Harbaugh's actual on-field accomplishments are relatively modest, but his significance to the franchise can't be overstated. Harbaugh's fiery leadership helped lift the 1995 Colts to within a heartbeat of the Super Bowl.

He went to just one Pro Bowl, and his only statistical accomplishment of note was to win the Passer Rating title for 1995. Still, Captain Comeback helped to galvanize the fanbase in Indianapolis. He proved to be the football version of John the Baptist, paving the way for the franchise's pigskin messiah.


8. Chris Hinton

Hinton was a six-time Pro Bowler, five of which came in Indianapolis. His career accomplishments were largely overshadowed by the man he was blocking for, Eric Dickerson, but there's no denying he had a stellar run in Indianapolis.

He was dealt by the Colts along with Andre Rison to Atlanta to acquire the rights to draft Jeff George.


9. Edgerrin James

James is another player that has become underrated with time. He also had a near Canton-worthy career, and I wouldn't be surprised if he eventually gains induction.

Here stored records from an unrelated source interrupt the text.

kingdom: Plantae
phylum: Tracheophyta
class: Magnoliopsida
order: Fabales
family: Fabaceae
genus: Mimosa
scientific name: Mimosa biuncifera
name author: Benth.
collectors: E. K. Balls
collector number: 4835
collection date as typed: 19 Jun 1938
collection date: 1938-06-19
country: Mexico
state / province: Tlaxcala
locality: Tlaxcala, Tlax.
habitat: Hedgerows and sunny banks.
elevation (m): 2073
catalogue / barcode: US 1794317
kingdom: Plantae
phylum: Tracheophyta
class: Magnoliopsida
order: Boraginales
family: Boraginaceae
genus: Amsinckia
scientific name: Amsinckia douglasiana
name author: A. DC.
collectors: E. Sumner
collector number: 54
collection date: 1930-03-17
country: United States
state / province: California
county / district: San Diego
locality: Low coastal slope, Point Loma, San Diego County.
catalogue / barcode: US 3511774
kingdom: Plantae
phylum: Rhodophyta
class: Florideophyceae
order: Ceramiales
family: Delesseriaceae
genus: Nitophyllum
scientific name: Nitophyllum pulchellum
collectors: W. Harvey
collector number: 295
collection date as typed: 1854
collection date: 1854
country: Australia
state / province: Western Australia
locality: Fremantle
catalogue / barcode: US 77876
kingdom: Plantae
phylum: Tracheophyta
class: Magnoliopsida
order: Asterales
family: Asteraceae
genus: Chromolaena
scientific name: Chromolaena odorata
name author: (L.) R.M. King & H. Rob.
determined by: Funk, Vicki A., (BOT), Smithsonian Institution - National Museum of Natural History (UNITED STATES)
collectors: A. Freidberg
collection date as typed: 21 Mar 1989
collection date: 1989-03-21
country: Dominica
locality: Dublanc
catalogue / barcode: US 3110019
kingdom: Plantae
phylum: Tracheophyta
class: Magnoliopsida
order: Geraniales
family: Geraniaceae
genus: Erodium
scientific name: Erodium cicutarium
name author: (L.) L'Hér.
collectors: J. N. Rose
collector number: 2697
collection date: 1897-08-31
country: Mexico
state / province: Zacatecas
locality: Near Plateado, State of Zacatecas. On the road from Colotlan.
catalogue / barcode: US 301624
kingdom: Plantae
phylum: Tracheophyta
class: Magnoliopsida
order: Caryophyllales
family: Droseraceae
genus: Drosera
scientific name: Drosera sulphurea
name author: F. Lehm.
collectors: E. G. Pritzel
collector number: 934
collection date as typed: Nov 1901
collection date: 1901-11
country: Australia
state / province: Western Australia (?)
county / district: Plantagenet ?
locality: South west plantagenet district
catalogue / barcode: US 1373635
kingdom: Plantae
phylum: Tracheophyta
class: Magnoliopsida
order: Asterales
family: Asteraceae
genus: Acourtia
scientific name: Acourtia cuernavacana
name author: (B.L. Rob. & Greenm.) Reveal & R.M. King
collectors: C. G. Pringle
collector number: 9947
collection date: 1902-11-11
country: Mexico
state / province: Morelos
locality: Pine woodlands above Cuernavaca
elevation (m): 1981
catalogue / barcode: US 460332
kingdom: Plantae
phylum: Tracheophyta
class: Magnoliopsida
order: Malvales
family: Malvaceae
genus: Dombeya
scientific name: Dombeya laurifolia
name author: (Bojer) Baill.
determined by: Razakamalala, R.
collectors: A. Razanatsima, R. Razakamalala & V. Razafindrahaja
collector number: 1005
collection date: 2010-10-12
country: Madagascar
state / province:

He went to four Pro Bowls in Indianapolis and is still the franchise's all-time leading rusher. James was a consummate pro, an excellent teammate and a locker-room leader.

Jim Irsay thought so much of James that he gave him a Super Bowl ring even though he had signed with Arizona as a free agent the year before.


10. Marshall Faulk

Faulk is better known for his exploits with the Rams, but he began his career in dominant fashion in Indianapolis. He barely edges out Eric Dickerson for the 10th spot on this list by virtue of still being the second-leading rusher in Indianapolis Colts history.

Faulk was spectacular when not slowed by injuries. He went to three Pro Bowls in Indy and was voted Rookie of the Year and Pro Bowl MVP as a Colt. In 1998, he lead the NFL in yards from scrimmage.